#### About this task:
Word by word and line by line, write out all of the records.

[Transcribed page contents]
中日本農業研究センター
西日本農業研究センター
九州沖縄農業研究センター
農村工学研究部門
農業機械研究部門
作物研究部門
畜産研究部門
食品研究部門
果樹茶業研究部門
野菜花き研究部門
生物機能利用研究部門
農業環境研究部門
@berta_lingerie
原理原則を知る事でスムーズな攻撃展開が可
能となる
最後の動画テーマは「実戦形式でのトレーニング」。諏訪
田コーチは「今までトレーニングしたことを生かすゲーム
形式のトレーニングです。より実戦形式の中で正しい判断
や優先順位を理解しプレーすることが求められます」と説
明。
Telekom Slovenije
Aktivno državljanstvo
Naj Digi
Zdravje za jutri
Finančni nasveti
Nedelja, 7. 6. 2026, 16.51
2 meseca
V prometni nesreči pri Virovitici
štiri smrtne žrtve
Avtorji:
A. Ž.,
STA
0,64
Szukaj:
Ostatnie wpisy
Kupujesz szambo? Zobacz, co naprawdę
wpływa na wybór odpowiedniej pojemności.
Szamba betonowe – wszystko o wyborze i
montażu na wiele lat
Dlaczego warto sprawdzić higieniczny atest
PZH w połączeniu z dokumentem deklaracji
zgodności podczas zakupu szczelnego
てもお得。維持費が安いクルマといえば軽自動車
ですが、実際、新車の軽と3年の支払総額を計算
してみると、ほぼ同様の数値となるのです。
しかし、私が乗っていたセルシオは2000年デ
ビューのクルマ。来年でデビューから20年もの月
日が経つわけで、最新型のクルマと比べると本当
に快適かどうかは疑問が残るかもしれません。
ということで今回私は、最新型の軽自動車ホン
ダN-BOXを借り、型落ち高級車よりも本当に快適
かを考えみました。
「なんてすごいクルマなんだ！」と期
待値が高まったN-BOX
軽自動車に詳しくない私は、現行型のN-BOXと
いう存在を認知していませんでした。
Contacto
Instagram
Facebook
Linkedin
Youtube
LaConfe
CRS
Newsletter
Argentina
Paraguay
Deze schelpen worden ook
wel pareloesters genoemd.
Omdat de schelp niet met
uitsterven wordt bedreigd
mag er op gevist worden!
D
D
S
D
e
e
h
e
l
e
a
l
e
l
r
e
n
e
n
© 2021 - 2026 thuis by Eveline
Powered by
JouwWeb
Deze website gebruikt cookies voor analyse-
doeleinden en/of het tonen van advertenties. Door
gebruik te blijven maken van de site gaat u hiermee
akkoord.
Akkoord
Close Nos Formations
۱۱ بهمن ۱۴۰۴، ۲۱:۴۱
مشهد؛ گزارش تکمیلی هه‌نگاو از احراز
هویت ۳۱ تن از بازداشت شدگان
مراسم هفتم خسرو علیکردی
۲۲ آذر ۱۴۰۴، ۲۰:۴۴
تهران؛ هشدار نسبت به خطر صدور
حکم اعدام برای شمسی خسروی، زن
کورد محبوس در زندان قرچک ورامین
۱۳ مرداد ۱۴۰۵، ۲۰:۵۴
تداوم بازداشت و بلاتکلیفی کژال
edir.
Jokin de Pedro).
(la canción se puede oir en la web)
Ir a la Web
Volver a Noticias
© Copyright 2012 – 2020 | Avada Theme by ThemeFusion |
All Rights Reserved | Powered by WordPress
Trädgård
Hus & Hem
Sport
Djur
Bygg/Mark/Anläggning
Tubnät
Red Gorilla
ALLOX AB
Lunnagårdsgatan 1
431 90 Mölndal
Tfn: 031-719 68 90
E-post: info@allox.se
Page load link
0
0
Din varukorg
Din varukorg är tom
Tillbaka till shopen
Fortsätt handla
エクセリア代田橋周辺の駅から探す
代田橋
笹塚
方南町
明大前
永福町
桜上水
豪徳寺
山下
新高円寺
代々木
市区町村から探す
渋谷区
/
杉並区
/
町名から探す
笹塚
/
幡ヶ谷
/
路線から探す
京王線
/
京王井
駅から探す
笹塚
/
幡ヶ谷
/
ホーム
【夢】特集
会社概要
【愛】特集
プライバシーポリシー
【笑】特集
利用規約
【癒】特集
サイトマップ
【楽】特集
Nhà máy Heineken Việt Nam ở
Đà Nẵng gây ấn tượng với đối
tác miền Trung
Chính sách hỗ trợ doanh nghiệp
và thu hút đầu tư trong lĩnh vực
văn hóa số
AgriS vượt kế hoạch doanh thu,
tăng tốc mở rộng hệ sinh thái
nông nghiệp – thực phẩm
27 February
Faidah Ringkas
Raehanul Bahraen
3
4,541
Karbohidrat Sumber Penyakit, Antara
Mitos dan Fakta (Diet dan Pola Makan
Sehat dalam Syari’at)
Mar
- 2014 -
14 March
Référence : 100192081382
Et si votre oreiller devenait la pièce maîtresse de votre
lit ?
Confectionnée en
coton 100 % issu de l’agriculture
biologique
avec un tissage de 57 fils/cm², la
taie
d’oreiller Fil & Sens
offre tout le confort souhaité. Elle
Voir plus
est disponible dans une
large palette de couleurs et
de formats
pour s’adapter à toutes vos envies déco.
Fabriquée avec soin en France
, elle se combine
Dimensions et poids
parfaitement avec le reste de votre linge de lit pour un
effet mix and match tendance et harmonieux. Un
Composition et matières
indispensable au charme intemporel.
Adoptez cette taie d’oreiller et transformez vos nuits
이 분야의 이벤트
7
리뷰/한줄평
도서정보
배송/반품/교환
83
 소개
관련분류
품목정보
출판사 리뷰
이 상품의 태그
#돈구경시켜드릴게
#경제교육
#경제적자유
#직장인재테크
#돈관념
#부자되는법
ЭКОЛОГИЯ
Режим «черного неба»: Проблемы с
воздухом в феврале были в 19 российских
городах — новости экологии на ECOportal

#### Solution for this task:
中日本農業研究センター
西日本農業研究センター
九州沖縄農業研究センター
農村工学研究部門
農業機械研究部門
作物研究部門
畜産研究部門
食品研究部門
果樹茶業研究部門
野菜花き研究部門
生物機能利用研究部門
農業環境研究部門
@berta_lingerie
原理原則を知る事でスムーズな攻撃展開が可
能となる
最後の動画テーマは「実戦形式でのトレーニング」。諏訪
田コーチは「今までトレーニングしたことを生かすゲーム
形式のトレーニングです。より実戦形式の中で正しい判断
や優先順位を理解しプレーすることが求められます」と説
明。
Telekom Slovenije
Aktivno državljanstvo
Naj Digi
Zdravje za jutri
Finančni nasveti
Nedelja, 7. 6. 2026, 16.51
2 meseca
V prometni nesreči pri Virovitici
štiri smrtne žrtve
Avtorji:
A. Ž.,
STA
0,64
Szukaj:
Ostatnie wpisy
Kupujesz szambo? Zobacz, co naprawdę
wpływa na wybór odpowiedniej pojemności.
Szamba betonowe – wszystko o wyborze i
montażu na wiele lat
Dlaczego warto sprawdzić higieniczny atest
PZH w połączeniu z dokumentem deklaracji
zgodności podczas zakupu szczelnego
てもお得。維持費が安いクルマといえば軽自動車
ですが、実際、新車の軽と3年の支払総額を計算
してみると、ほぼ同様の数値となるのです。
しかし、私が乗っていたセルシオは2000年デ
ビューのクルマ。来年でデビューから20年もの月
日が経つわけで、最新型のクルマと比べると本当
に快適かどうかは疑問が残るかもしれません。
ということで今回私は、最新型の軽自動車ホン
ダN-BOXを借り、型落ち高級車よりも本当に快適
かを考えみました。
「なんてすごいクルマなんだ！」と期
待値が高まったN-BOX
軽自動車に詳しくない私は、現行型のN-BOXと
いう存在を認知していませんでした。
Contacto
Instagram
Facebook
Linkedin
Youtube
LaConfe
CRS
Newsletter
Argentina
Paraguay
Deze schelpen worden ook
wel pareloesters genoemd.
Omdat de schelp niet met
uitsterven wordt bedreigd
mag er op gevist worden!
D
D
S
D
e
e
h
e
l
e
a
l
e
l
r
e
n
e
n
© 2021 - 2026 thuis by Eveline
Powered by
JouwWeb
Deze website gebruikt cookies voor analyse-
doeleinden en/of het tonen van advertenties. Door
gebruik te blijven maken van de site gaat u hiermee
akkoord.
Akkoord
Close Nos Formations
۱۱ بهمن ۱۴۰۴، ۲۱:۴۱
مشهد؛ گزارش تکمیلی هه‌نگاو از احراز
هویت ۳۱ تن از بازداشت شدگان
مراسم هفتم خسرو علیکردی
۲۲ آذر ۱۴۰۴، ۲۰:۴۴
تهران؛ هشدار نسبت به خطر صدور
حکم اعدام برای شمسی خسروی، زن
کورد محبوس در زندان قرچک ورامین
۱۳ مرداد ۱۴۰۵، ۲۰:۵۴
تداوم بازداشت و بلاتکلیفی کژال
edir.
Jokin de Pedro).
(la canción se puede oir en la web)
Ir a la Web
Volver a Noticias
© Copyright 2012 – 2020 | Avada Theme by ThemeFusion |
All Rights Reserved | Powered by WordPress
Trädgård
Hus & Hem
Sport
Djur
Bygg/Mark/Anläggning
Tubnät
Red Gorilla
ALLOX AB
Lunnagårdsgatan 1
431 90 Mölndal
Tfn: 031-719 68 90
E-post: info@allox.se
Page load link
0
0
Din varukorg
Din varukorg är tom
Tillbaka till shopen
Fortsätt handla
エクセリア代田橋周辺の駅から探す
代田橋
笹塚
方南町
明大前
永福町
桜上水
豪徳寺
山下
新高円寺
代々木
市区町村から探す
渋谷区
/
杉並区
/
町名から探す
笹塚
/
幡ヶ谷
/
路線から探す
京王線
/
京王井
駅から探す
笹塚
/
幡ヶ谷
/
ホーム
【夢】特集
会社概要
【愛】特集
プライバシーポリシー
【笑】特集
利用規約
【癒】特集
サイトマップ
【楽】特集
Nhà máy Heineken Việt Nam ở
Đà Nẵng gây ấn tượng với đối
tác miền Trung
Chính sách hỗ trợ doanh nghiệp
và thu hút đầu tư trong lĩnh vực
văn hóa số
AgriS vượt kế hoạch doanh thu,
tăng tốc mở rộng hệ sinh thái
nông nghiệp – thực phẩm
27 February
Faidah Ringkas
Raehanul Bahraen
3
4,541
Karbohidrat Sumber Penyakit, Antara
Mitos dan Fakta (Diet dan Pola Makan
Sehat dalam Syari’at)
Mar
- 2014 -
14 March
Référence : 100192081382
Et si votre oreiller devenait la pièce maîtresse de votre
lit ?
Confectionnée en
coton 100 % issu de l’agriculture
biologique
avec un tissage de 57 fils/cm², la
taie
d’oreiller Fil & Sens
offre tout le confort souhaité. Elle
Voir plus
est disponible dans une
large palette de couleurs et
de formats
pour s’adapter à toutes vos envies déco.
Fabriquée avec soin en France
, elle se combine
Dimensions et poids
parfaitement avec le reste de votre linge de lit pour un
effet mix and match tendance et harmonieux. Un
Composition et matières
indispensable au charme intemporel.
Adoptez cette taie d’oreiller et transformez vos nuits
이 분야의 이벤트
7
리뷰/한줄평
도서정보
배송/반품/교환
83
 소개
관련분류
품목정보
출판사 리뷰
이 상품의 태그
#돈구경시켜드릴게
#경제교육
#경제적자유
#직장인재테크
#돈관념
#부자되는법
ЭКОЛОГИЯ
Режим «черного неба»: Проблемы с
воздухом в феврале были в 19 российских
городах — новости экологии на ECOportal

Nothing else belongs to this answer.